Wireless networks not only proliferate, but they also grow, become more complex, and are now more critical for more and more organizations. In many enterprises, large and small, WLANs are now the main way of connecting to--and within--the organization. What are the major trends in wireless networking? E-Commerce Times' Greg Murphy offers a useful summary.
- Increased scale. Not too long ago only very few networks encompassed 1,000 or more wireless APs. Today 1,000 APs are considered moderately sized WLAN. More and more WLANs now boast more than 10,000 APs, often scattered across hundreds of facilities. The key to coping with this increased size: management software that provides a single console from which to manage an entire network, regardless of its size.
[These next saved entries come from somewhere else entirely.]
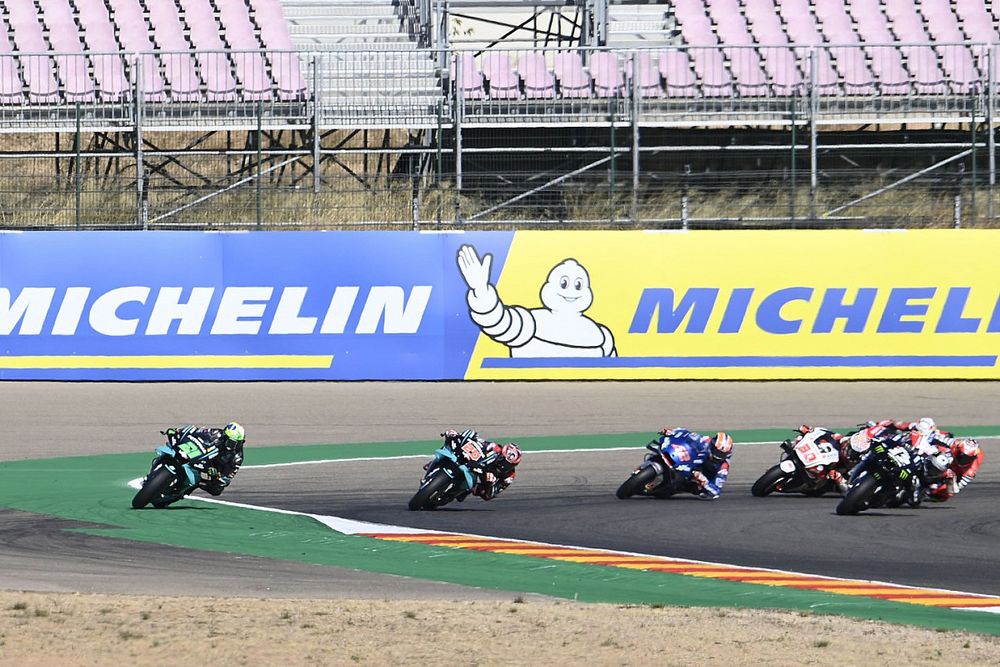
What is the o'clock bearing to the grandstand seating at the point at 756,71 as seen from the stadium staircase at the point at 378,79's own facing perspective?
The grandstand seating is roughly at 9 o'clock from the stadium staircase.

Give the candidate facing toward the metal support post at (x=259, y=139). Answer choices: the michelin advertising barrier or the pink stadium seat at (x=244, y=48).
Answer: the pink stadium seat

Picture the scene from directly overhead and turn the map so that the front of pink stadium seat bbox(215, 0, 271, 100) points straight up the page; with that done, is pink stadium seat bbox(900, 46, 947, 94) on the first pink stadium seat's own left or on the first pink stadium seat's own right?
on the first pink stadium seat's own left

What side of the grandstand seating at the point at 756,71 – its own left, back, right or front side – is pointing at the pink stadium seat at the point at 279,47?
right

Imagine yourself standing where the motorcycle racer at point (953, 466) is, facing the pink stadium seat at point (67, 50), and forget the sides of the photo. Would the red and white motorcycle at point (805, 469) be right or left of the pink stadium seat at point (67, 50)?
left

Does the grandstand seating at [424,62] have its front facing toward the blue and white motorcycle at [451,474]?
yes

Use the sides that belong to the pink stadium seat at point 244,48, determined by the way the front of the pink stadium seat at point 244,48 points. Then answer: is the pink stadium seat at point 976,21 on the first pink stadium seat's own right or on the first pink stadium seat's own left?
on the first pink stadium seat's own left

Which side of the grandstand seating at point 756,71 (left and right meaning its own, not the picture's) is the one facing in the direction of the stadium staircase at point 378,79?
right
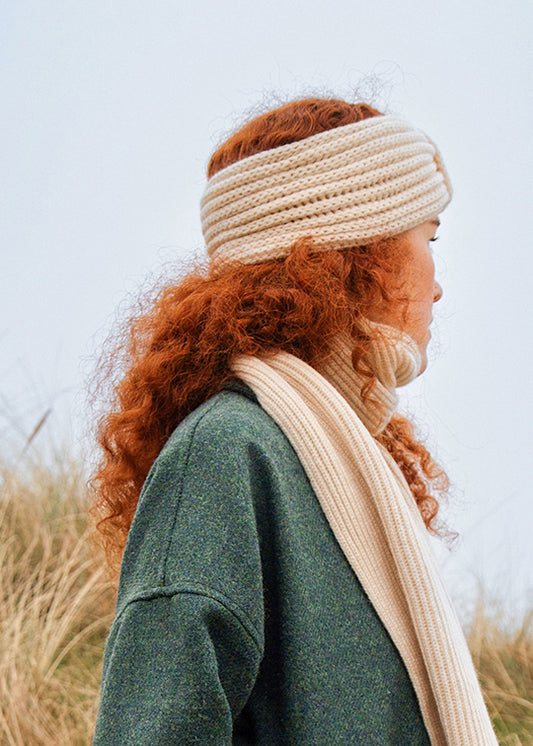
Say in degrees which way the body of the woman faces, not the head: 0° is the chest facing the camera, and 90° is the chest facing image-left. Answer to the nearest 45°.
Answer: approximately 270°
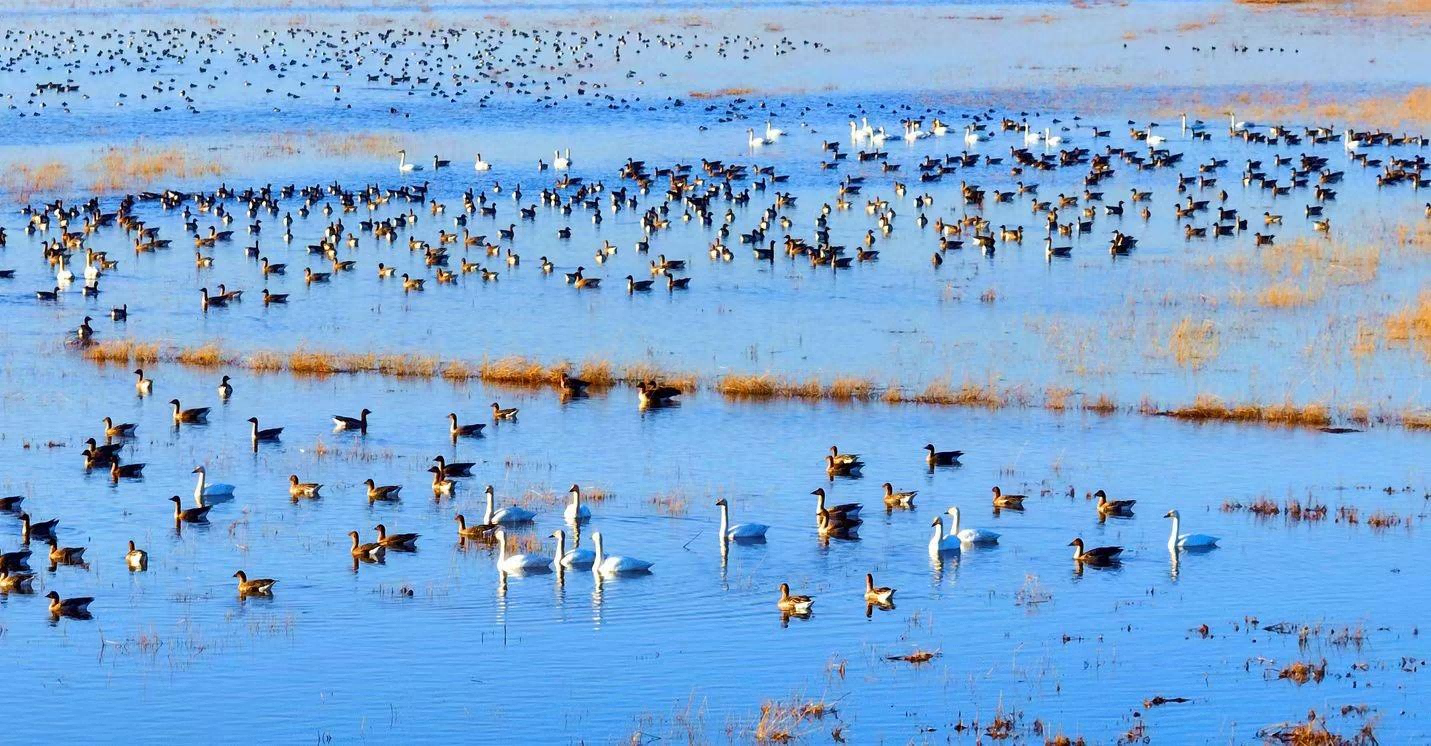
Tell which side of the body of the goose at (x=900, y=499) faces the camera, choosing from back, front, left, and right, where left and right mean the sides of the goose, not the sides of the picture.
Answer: left

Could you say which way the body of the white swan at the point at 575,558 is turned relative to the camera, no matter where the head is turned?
to the viewer's left

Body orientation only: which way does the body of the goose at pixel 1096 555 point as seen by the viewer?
to the viewer's left

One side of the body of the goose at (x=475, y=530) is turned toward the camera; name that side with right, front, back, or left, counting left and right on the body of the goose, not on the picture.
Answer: left

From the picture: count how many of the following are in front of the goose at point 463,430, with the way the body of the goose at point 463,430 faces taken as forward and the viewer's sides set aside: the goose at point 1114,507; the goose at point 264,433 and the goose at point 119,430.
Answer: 2

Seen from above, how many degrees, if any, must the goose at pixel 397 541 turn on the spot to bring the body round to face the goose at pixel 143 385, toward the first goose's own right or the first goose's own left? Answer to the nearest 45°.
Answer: approximately 90° to the first goose's own right

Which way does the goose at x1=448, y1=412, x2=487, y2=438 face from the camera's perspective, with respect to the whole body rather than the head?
to the viewer's left

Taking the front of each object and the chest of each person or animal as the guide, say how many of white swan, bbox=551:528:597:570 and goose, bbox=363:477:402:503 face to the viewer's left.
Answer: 2

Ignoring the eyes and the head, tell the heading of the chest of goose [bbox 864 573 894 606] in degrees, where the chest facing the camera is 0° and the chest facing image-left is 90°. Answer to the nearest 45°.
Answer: approximately 90°

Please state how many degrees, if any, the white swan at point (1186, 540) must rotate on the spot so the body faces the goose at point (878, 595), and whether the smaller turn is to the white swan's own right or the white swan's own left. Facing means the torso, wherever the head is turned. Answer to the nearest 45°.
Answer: approximately 45° to the white swan's own left

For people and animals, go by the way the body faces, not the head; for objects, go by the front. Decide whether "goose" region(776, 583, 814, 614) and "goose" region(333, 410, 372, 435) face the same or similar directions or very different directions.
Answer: very different directions

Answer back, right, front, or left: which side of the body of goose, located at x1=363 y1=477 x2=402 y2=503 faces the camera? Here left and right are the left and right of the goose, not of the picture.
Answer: left

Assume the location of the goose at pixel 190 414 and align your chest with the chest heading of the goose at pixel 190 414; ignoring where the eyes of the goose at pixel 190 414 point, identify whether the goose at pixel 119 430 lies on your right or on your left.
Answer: on your left

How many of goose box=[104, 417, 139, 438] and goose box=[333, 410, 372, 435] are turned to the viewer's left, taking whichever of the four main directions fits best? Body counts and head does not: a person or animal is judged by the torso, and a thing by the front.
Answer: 1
- Device diversity. There used to be a time when practically the only devices connected to a WLAN were laptop PCs running Windows. Nowadays any wireless-enabled device--laptops, PDAs, smartphones, etc.--may become a node in the enterprise network. Smaller devices mean greater mobility, and greater mobility affects reception and network performance. The greater number and diversity of devices means that IT managers must now develop a plan to support multiple security policies simultaneously, improve WLAN performance (in order to sustain such new devices that impose higher performance requirements), and understand new mobility patterns within the enterprise. IT managers must conduct regular audits of the entire infrastructure to alert them to AP or wireless-enabled devices not complying with security policies.
- Diverse infrastructure. Many enterprises must integrate different wireless technologies--WiMAX, mesh networks, other proprietary technologies--into their current networking mix. The challenge of how to support multiple wireless architectures and topologies, in addition to multi-vendor networks, is not easy.
"In the long run, as wireless networks grow larger and more complex, IT needs to consider investing in neutral network management solutions that give them the flexibility to control and monitor both traditional and advanced infrastructures from the same console," Murphy concludes.